U.S. millers want continued use of methyl bromide

   A group of U.S. millers has spoken out at a United Nations meeting in Montreal, Canada, this week defending the use of methyl bromide as an effective safety and sanitation tool for food products.

   The UN’s Montreal Protocol requires a complete phaseout of methyl bromide fumigation by 2005 in industrialized countries, including the United States. However, developing countries are permitted to continue using the gas until 2015.

   Environmentalists say methyl bromide is a leading contributor to ozone depletion, although the gas is found naturally in the atmosphere.

   “If our uses of methyl bromide are very harmful to the environment, then it should be banned globally on the same date, and the sooner the better,” said Jim Bair, vice president of the North American Millers’ Association, in a statement. “But banning methyl bromide in the U.S. while its continued use elsewhere merely shifts jobs and economic activity offshore with no real gain to the environment.”

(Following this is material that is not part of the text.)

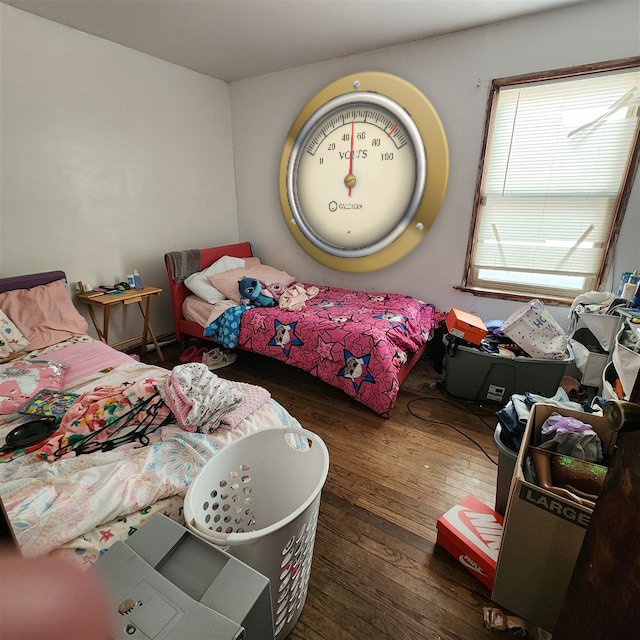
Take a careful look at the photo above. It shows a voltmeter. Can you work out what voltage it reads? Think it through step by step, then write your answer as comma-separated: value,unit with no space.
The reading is 50,V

   Most methyl bromide in the United States is used to fumigate soil prior to fruit and vegetable production. Grain millers use it to sanitize their mill buildings, not grain or finished products. The U.S. Environmental Protection Agency said there’s a need for methyl bromide for milling and other uses.

   “Methyl bromide helps keep insects out of our food products,” Bair said. NAMA represents 46 companies operating 170 wheat, corn, oat and rye mills in 38 states and 150 cities. The aggregate production capacity of NAMA’s membership is more than 160 million pounds of product daily, which is about 95 percent of the total U.S. capacity.

   The U.S. Department of Agriculture has spent more than $140 million to find an alternative to methyl bromide, with little or no success.